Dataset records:
* * * * *

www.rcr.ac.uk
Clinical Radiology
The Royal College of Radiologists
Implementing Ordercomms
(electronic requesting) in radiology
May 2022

* * * * *

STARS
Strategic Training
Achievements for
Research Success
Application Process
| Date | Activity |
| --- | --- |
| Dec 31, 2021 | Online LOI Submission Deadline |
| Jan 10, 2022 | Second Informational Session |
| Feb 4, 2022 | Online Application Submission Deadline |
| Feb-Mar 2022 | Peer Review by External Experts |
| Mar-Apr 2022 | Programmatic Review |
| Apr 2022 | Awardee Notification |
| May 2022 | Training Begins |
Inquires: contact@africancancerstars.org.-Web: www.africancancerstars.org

* * * * *

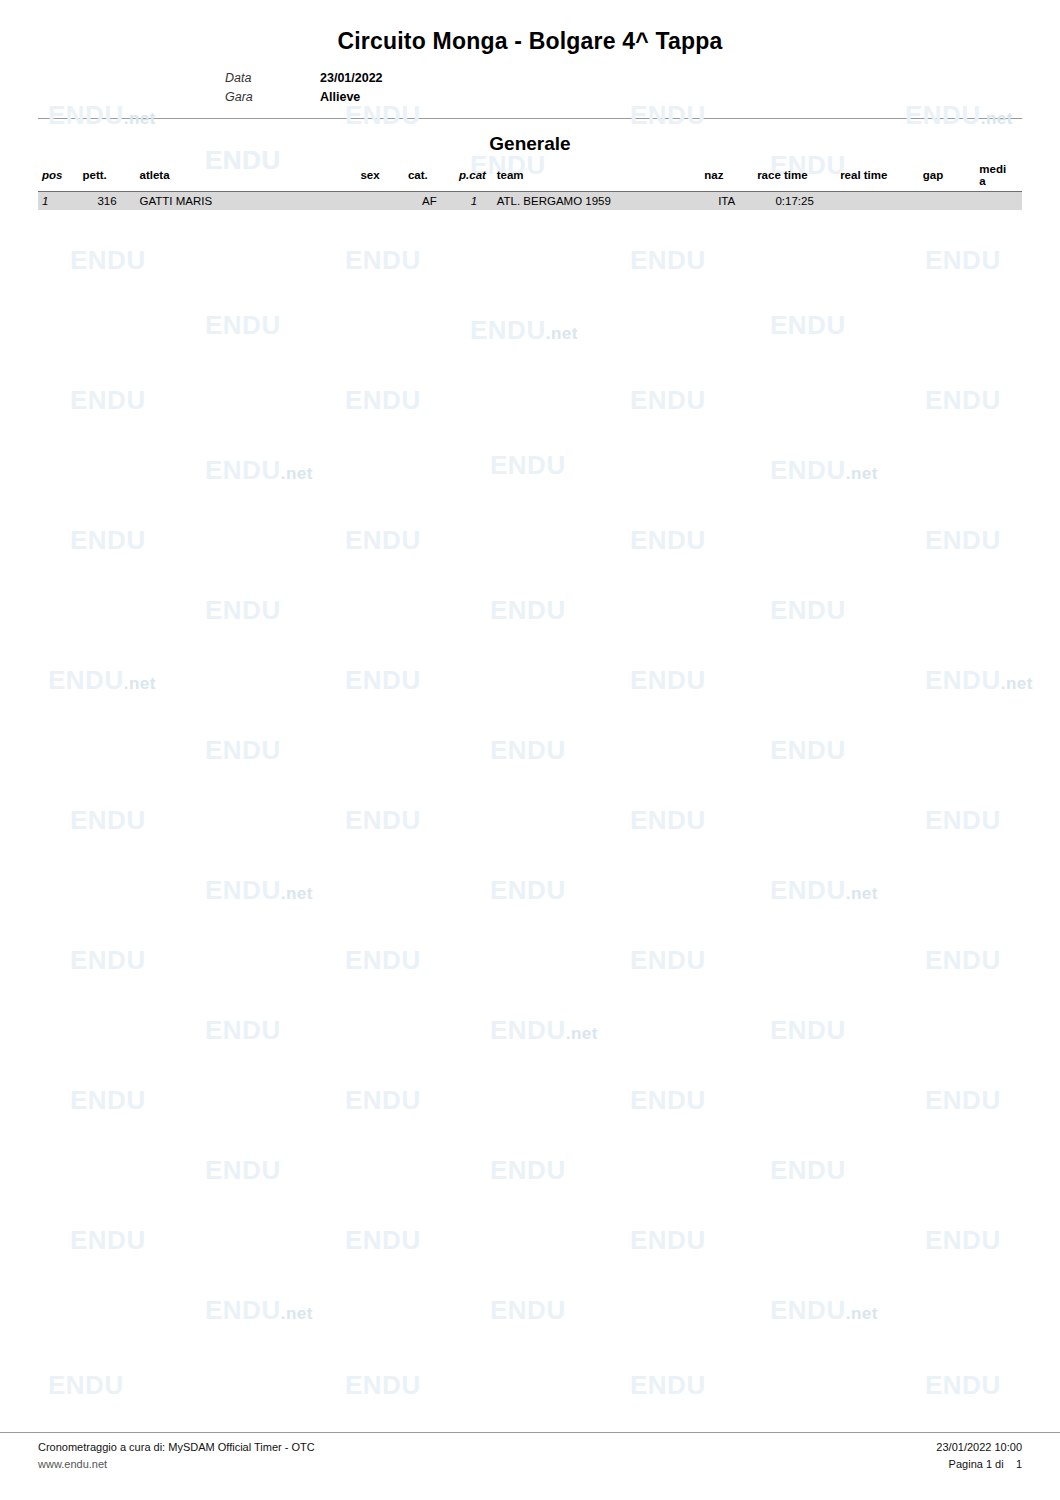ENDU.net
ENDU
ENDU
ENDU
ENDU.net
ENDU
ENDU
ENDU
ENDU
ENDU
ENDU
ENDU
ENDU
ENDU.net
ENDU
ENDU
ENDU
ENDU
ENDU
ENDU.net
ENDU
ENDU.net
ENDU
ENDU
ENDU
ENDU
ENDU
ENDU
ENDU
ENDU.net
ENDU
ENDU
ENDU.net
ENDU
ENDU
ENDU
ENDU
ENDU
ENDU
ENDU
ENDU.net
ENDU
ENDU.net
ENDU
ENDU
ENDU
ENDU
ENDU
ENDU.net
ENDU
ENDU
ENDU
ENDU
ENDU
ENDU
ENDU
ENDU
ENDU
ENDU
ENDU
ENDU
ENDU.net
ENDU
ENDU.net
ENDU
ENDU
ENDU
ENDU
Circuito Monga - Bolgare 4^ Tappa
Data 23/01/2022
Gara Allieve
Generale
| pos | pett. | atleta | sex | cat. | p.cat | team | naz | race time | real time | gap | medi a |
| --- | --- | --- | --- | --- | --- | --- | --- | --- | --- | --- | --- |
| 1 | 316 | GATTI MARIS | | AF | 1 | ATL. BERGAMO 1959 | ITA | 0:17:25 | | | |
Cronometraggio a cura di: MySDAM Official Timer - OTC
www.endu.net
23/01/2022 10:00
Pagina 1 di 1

* * * * *

### Exercise directions
Your answer should consist of the lines above that hold the word "Training".

### Your solution
Strategic Training
| May 2022 | Training Begins |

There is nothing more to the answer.